Mike Clarke, Chief Executive of the Royal Society for the Protection of Birds, said the review threatened the independence of NE and therefore its ability to stand up to the Government on controversial planning decisions.
“Natural England is one of the most important defenders our wildlife has in this country.
“It is critically important that it is free to provide impartial and scientific advice on matters within its expertise. If it is expected to factor in economic considerations before giving ecological advice, there is a serious danger that this will lead to ill-informed decisions and a failure to safeguard our most important sites for wildlife.”

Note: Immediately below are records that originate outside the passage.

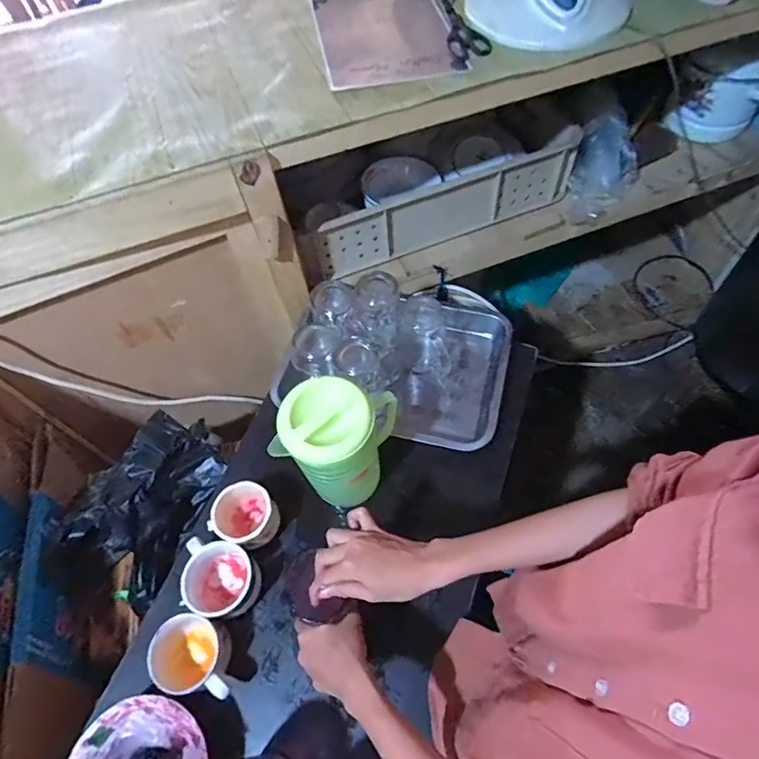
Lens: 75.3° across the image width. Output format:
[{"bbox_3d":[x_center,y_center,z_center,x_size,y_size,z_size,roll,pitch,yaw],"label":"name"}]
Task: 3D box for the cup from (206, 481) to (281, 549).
[{"bbox_3d":[-0.181,0.184,0.664,0.087,0.063,0.075,24,65,16],"label":"cup"}]

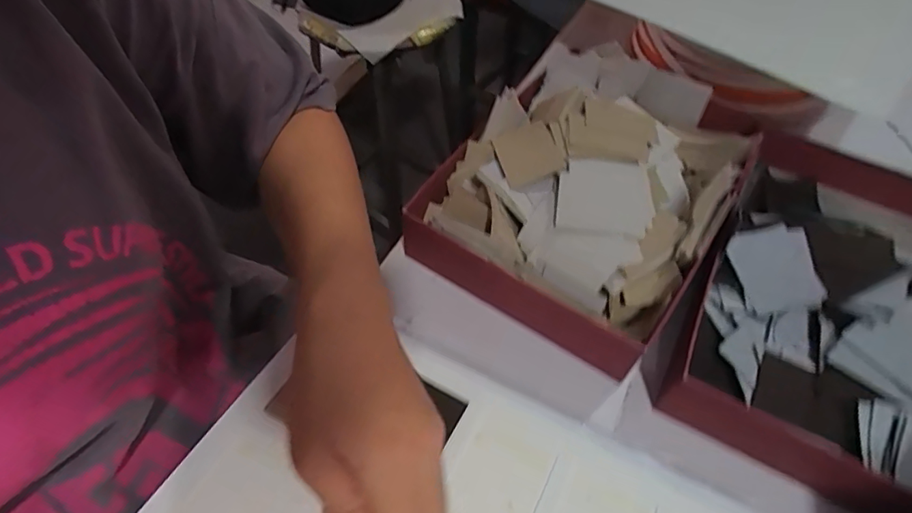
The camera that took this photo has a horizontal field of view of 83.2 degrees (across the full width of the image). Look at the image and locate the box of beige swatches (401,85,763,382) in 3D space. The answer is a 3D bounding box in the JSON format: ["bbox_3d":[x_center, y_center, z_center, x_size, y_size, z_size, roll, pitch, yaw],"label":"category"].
[{"bbox_3d":[0.117,-0.068,0.455,0.220,0.073,0.287,31,57,20],"label":"box of beige swatches"}]

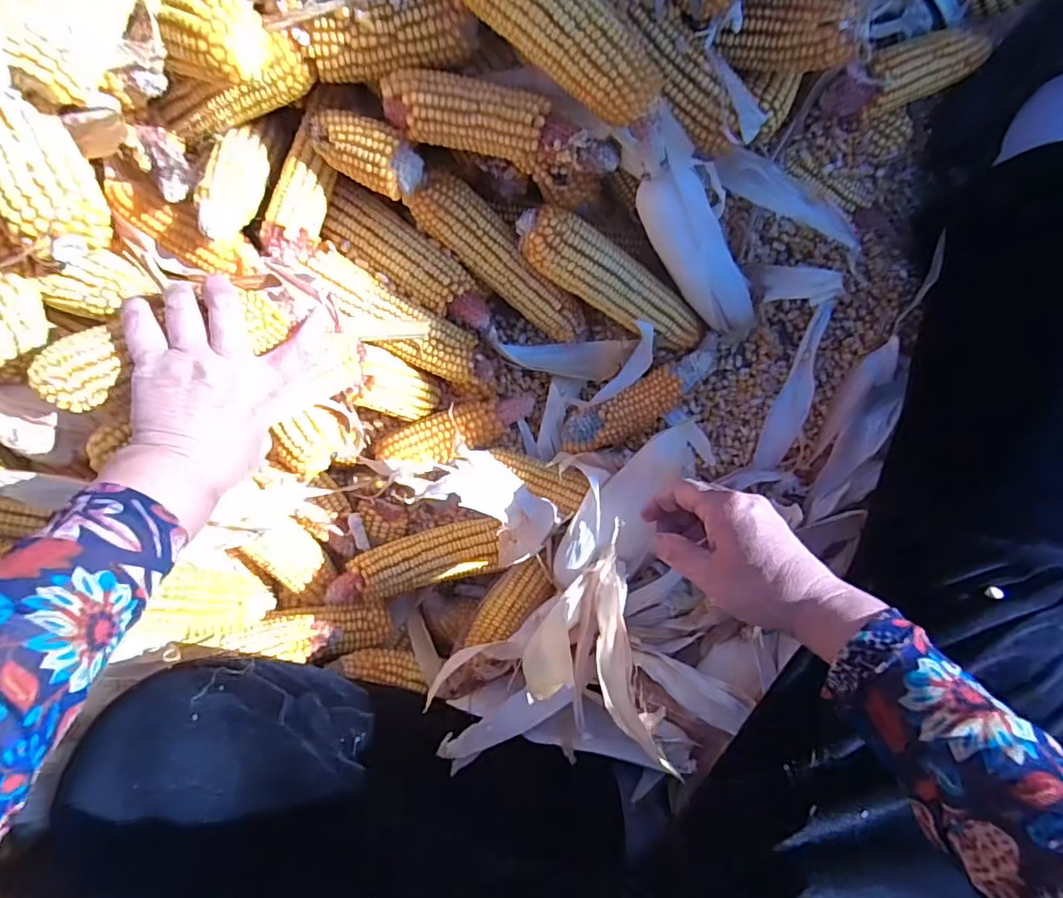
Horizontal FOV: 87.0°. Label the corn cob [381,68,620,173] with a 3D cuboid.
[{"bbox_3d":[-0.023,-0.235,0.407,0.178,0.043,0.045,17,91,3],"label":"corn cob"}]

In a foreword to the reveiw, Owen Paterson, the Environment Secretary, described the work of his department as: “growing our economy, improving the environment and safeguarding animal and plant health.”
Earlier in the year the Government attempted to make economic development more of a priority in planning.
Mary Creagh, Shadow Environment Secretary, said the review is just the latest attempt to allow development in the countryside.
“Merging the Environment Agency with Natural England, when both are sacking large numbers of staff to deliver government cuts, will leave strategic weaknesses in our environmental management, as ash dieback has shown. Whether it is planning reforms, or cuts to flood defences and National Parks, this weak and incompetent Tory-led government has failed every environmental test.”
It is also in charge of thousands of Sites of Special Scientific Interest (SSSIs), where many endangered species survive, in areas including Richmond Park, the New Forest and the Peak District.
Paul Wilkinson, Head of Living Landscapes at The Wildlife Trusts, said Natural England is already struggling to maintain SSSIs.
He feared that merging the body with EA would mean years of concentrating on administration rather than conservation, leaving wildlife at risk of dying out.
“There is a huge risk that if you do collide those organisations together at this point you lose good staff and expertise, you slow things down and you look inwards rather than outwards.
“Millions of people across country want the protection and restoration of wildlife. They do not want the continual demise and erosion of natural assets.”
The Wildlife Trusts are also concerned that the Government is failing to protect the oceans.
Following an £8.8 million two-and-a-half year discussions, 127 sites around the coast were recommended to be made Marine Conservation Zones in 2011.
Some 59 of the sites are in danger from human activity, such as dredging, and all contain rare sea creatures like dolphins and seahorses.
But it is believed the Government will suggest just 31 MCZs should be created next year in a consultation to be launched today (Thurs).